Anche nel settore ospiti fanno capolino alcune torce e un paio di fumoni arancioni. Mentre sale forte il tifo di marca grigiorossa. Il mio ultimo ricordo legato ai supporter del Cavallino si lega a una gara disputata sul campo del Ferentino a metà anni duemila, in Serie D. Praticamente un’era geologica fa. Sono cambiate generazioni e insegne da esporre sulla balaustra, ma gli ultras di Angri si dimostrano sempre su ottimi livelli. Il loro è infatti un tifo davvero senza sosta per tutti i 90′: voce, bandiere, battimani. Tutto ciò che serve per dare spettacolo. E soprattutto nulla di improvvisato, segno che in questi anni si è lavorato davvero sodo per rilanciare un discorso duraturo.

Capitolo puteolani: non saranno la tifoseria più decantata della Campania, eppure i ragazzi di Pozzuoli ormai da tanto tempo seguono con grande continuità e oltre la categoria. Va ricordato che la città della Solfatara (ma non solo, vista la sua importanza storica) è praticamente un’estrema periferia di Napoli e questo sappiamo ciò che comporta in termini di presenze. Oggi chiaramente l’affluenza è di quelle importanti e lo zoccolo duro si sistema nella parte centrale del settore, affiancato da un drappello di gemellati palmesi. Ho trovato la loro prestazione dai due volti: forse un po’ con il freno a mano tirato nei primi 45′, più spigliati, continui e intensi nella ripresa. Nulla da dire invece sul massiccio uso di torce anche durante la partita.

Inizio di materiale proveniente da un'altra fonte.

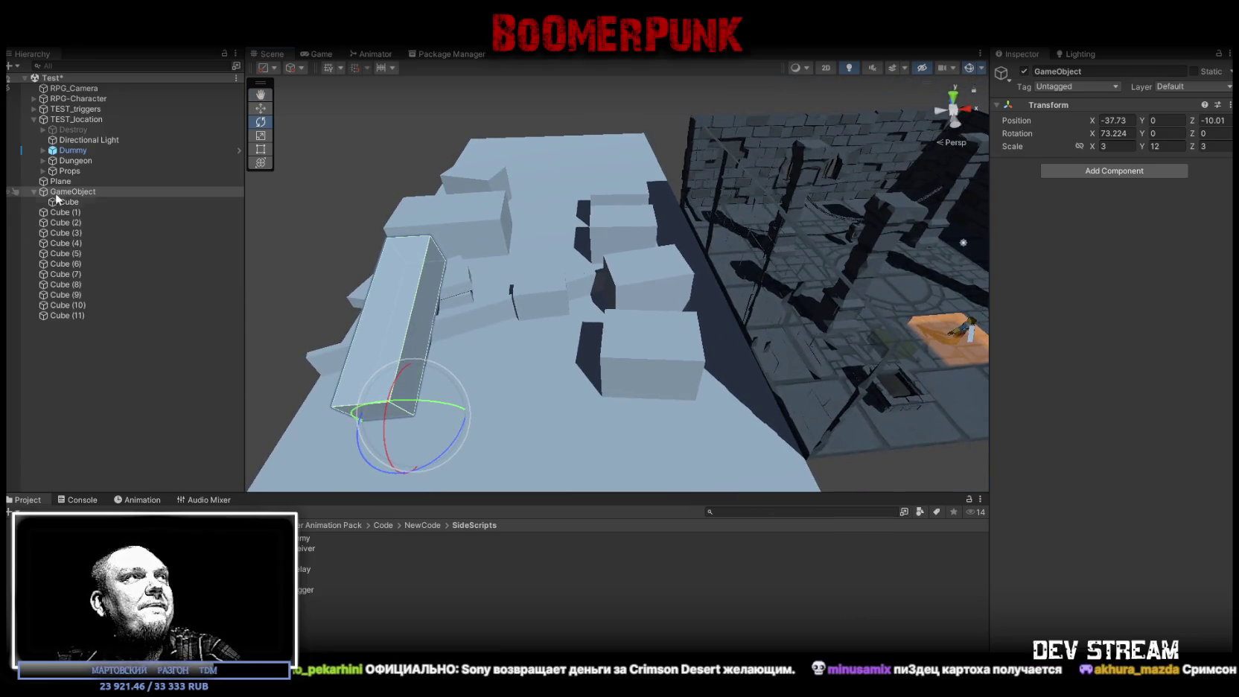
# Parent the blocks from GameObject through Cube (11) under Plane
pyautogui.click(32, 192)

In campo la gara si trascina sul più classico degli 0-0. Sono i rigori a decidere la vincitrice. Dal dischetto l’Angri prima va in vantaggio di due gol, ma poi si fa incredibilmente neutralizzare altrettanti match-ball sbagliando poi un altro penalty a oltranza e facendo esplodere lo stadio, che festeggia incredulo una Serie D che qualche minuto prima sembrava essere svanita. Il bello e il brutto del calcio, a seconda dei punti di vista chiaramente.

Il pubblico dei Diavoli festeggia all’impazzata, con giocatori, famiglie e tifosi che invadono il campo racchiudendosi in un unico abbraccio. Grande delusione nel settore ospiti, con la squadra che viene redarguita e che ora vede le ultime chance di promozione nelle fasi nazionali, dove affronterà la Vultur Rionero. In un altro incontro che da un punto di vista prettamente ultras si preannuncia molto interessante.

Dopo aver immortalato le ultime scene di giubilo ripongo la fotocamera avviandomi verso l’uscita. Ho quasi due ore di attesa per il mio treno, così mi concedo un bel giro tra il porto e il molo di Pozzuoli. Il sole calando disegna una luce davvero magnifica, mentre la luna (in odore di eclissi) si leva lentamente ma immensa tra l’isola di Nisida e Posillipo, proprio sopra al Vesuvio che sembra incastonarsi perfettamente nel mezzo. Alcuni ragazzini giocano sugli scogli e faticano a scalarli, per raggiungere l’estremo del molo. Li guardo l’ultima volta nella loro letizia, prima di scattare una foto all’orizzonte e raggiungere la stazione. In dubbio se voler tornare alla loro età o cercare di vivere il presente con quella spensieratezza.